A la place, une commission de performance doit être structurée afin de récompenser un fonds pour sa surperformance au-delà de sa classe d’actifs. C’est pourquoi nous préférons voir la performance d’un fonds mesurée contre un indice qui représente au mieux l’univers d’investissement du gérant. Par exemple, un fonds toutes capitalisations investi au Royaume uni qui investit sur l’ensemble du marché britannique pourrait raisonnablement mesurer sa performance contre le FTSE All Share (néanmoins s’il a un fort biais vers les petites et moyennes valeurs, un indice composite comprenant les indices FTSE 250 et FTSE Small cap serait approprié puisque le FTSE All Share a un biais vers les grandes capitalisations). Une commission de performance doit prendre pour référence un indice qui récompense le gérant quand ce dernier ajoute réellement de la valeur et non quand les biais inhérents à sa stratégie lui sont favorables.
Meilleures pratiques: les « high-water marks »
Les commissions de performance doivent aussi inclure des “high-water marks » ou un mécanisme similaire. Le «high-water mark» ou seuil plafond, correspond à un principe qui veut que la commission de performance ne s’applique que lorsque la valeur liquidative dépasse son plus haut niveau enregistré par le passé. Cela évite que les investisseurs paient des commissions sur des résultats qui représenteraient un rattrapage de périodes passées de sous performance.
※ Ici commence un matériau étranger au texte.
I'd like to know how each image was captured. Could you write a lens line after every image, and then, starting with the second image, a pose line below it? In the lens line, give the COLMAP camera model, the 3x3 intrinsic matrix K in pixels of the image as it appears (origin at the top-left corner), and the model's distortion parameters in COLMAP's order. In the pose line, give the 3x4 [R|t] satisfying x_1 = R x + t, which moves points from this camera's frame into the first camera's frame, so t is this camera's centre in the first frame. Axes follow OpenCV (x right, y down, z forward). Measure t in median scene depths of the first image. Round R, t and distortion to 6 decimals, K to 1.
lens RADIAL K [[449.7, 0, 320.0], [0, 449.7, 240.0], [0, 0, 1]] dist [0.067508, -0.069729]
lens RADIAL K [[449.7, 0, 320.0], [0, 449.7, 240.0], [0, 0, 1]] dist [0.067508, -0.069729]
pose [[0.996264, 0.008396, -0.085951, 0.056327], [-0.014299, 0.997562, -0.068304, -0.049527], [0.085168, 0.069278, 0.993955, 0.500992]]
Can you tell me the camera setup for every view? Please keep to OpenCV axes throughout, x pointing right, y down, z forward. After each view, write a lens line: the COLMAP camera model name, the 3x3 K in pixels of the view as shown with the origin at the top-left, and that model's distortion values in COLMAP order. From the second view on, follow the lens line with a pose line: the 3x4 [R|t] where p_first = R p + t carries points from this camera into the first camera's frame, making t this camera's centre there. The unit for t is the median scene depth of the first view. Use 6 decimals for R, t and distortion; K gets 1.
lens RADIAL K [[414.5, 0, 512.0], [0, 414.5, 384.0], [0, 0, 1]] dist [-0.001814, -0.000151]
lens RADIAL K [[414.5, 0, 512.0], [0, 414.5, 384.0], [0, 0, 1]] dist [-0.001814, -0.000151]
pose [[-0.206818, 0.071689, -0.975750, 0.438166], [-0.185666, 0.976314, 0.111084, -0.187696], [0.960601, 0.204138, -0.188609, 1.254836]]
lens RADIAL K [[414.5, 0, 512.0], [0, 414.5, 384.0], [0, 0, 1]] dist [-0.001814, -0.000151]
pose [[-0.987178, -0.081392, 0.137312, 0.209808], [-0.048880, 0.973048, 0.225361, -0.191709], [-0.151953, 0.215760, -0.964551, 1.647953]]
Par exemple, si un fonds a sous-performé en 2008, les investisseurs ne devraient pas s’attendre à payer une commission de surperformance avant que le fonds n’ait regagné ce qu’il a perdu. Sans « high water mark », les commissions de performance nous semblent négatives pour l’investisseur.
Meilleures pratiques: une communication transparente
Pour finir, les commissions de surperformance doivent être clairement signalées et expliquées dans les prospectus et les présentations commerciales. Les investisseurs doivent pouvoir les trouver et les comprendre facilement. Idéalement, différents scénarios devraient être fournis pour aider l’investisseur à comprendre comment la commission de surperformance va s’appliquer dans différentes conditions de marché.